*WHAT IS BEING ASKED:*
Copy out the data below as written; omit any images.

*THE INPUT:*
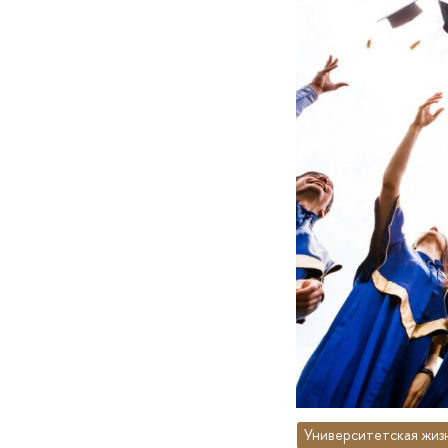
Университетская жиз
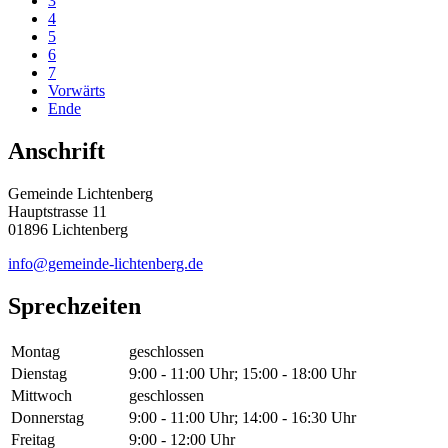
3
4
5
6
7
Vorwärts
Ende
Anschrift
Gemeinde Lichtenberg
Hauptstrasse 11
01896 Lichtenberg
info@gemeinde-lichtenberg.de
Sprechzeiten
Montag
geschlossen
Dienstag
9:00 - 11:00 Uhr; 15:00 - 18:00 Uhr
Mittwoch
geschlossen
Donnerstag
9:00 - 11:00 Uhr; 14:00 - 16:30 Uhr
Freitag
9:00 - 12:00 Uhr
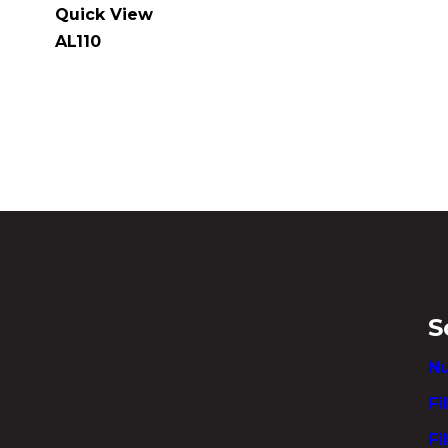
Quick View
AL110
S
Nu
Fi
Fi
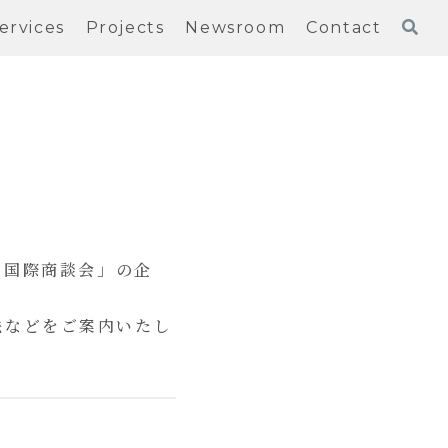
ervices
Projects
Newsroom
Contact
25 国際商談会」の企
法などをご案内いたし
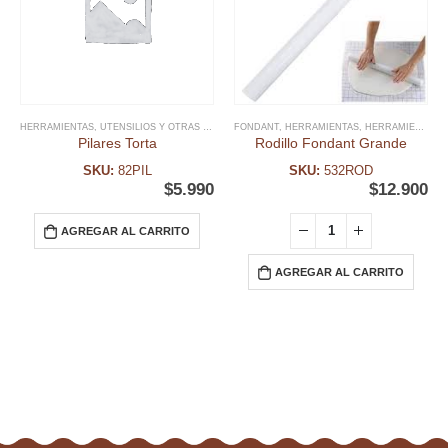
HERRAMIENTAS
,
UTENSILIOS Y OTRAS HERRAMIENTAS
FONDANT
,
HERRAMIENTAS
,
HERRAMIENTAS FONDANT
Pilares Torta
Rodillo Fondant Grande
SKU:
82PIL
SKU:
532ROD
$
5.990
$
12.900
AGREGAR AL CARRITO
AGREGAR AL CARRITO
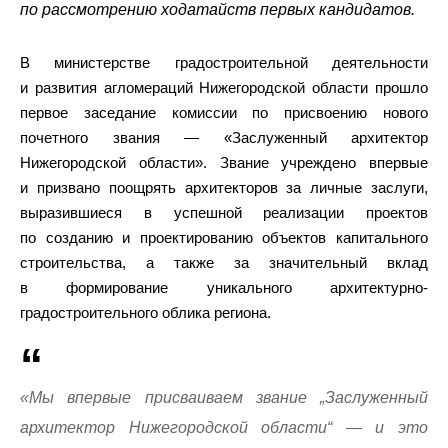
по рассмотрению ходатайств первых кандидатов.
В министерстве градостроительной деятельности
и развития агломераций Нижегородской области прошло
первое заседание комиссии по присвоению нового
почетного звания — «Заслуженный архитектор
Нижегородской области». Звание учреждено впервые
и призвано поощрять архитекторов за личные заслуги,
выразившиеся в успешной реализации проектов
по созданию и проектированию объектов капитального
строительства, а также за значительный вклад
в формирование уникального архитектурно-
градостроительного облика региона.
«Мы впервые присваиваем звание „Заслуженный
архитектор Нижегородской области“ — и это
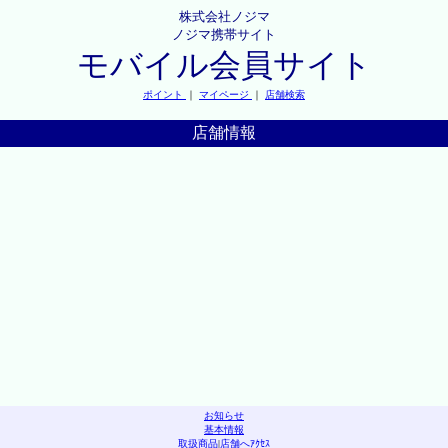
株式会社ノジマ
ノジマ携帯サイト
モバイル会員サイト
ポイント
｜
マイページ
｜
店舗検索
店舗情報
お知らせ
基本情報
取扱商品
|
店舗へｱｸｾｽ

*REPLY TO THE TASK:*
Университетская жиз
3
4
5
6
7
Vorwärts
Ende
Anschrift
Gemeinde Lichtenberg
Hauptstrasse 11
01896 Lichtenberg
info@gemeinde-lichtenberg.de
Sprechzeiten
Montag
geschlossen
Dienstag
9:00 - 11:00 Uhr; 15:00 - 18:00 Uhr
Mittwoch
geschlossen
Donnerstag
9:00 - 11:00 Uhr; 14:00 - 16:30 Uhr
Freitag
9:00 - 12:00 Uhr
Quick View
AL110
S
Nu
Fi
Fi
ervices
Projects
Newsroom
Contact
25 国際商談会」の企
法などをご案内いたし
HERRAMIENTAS
,
UTENSILIOS Y OTRAS HERRAMIENTAS
FONDANT
,
HERRAMIENTAS
,
HERRAMIENTAS FONDANT
Pilares Torta
Rodillo Fondant Grande
SKU:
82PIL
SKU:
532ROD
$
5.990
$
12.900
AGREGAR AL CARRITO
AGREGAR AL CARRITO
по рассмотрению ходатайств первых кандидатов.
В министерстве градостроительной деятельности
и развития агломераций Нижегородской области прошло
первое заседание комиссии по присвоению нового
почетного звания — «Заслуженный архитектор
Нижегородской области». Звание учреждено впервые
и призвано поощрять архитекторов за личные заслуги,
выразившиеся в успешной реализации проектов
по созданию и проектированию объектов капитального
строительства, а также за значительный вклад
в формирование уникального архитектурно-
градостроительного облика региона.
«Мы впервые присваиваем звание „Заслуженный
архитектор Нижегородской области“ — и это
株式会社ノジマ
ノジマ携帯サイト
モバイル会員サイト
ポイント
｜
マイページ
｜
店舗検索
店舗情報
お知らせ
基本情報
取扱商品
|
店舗へｱｸｾｽ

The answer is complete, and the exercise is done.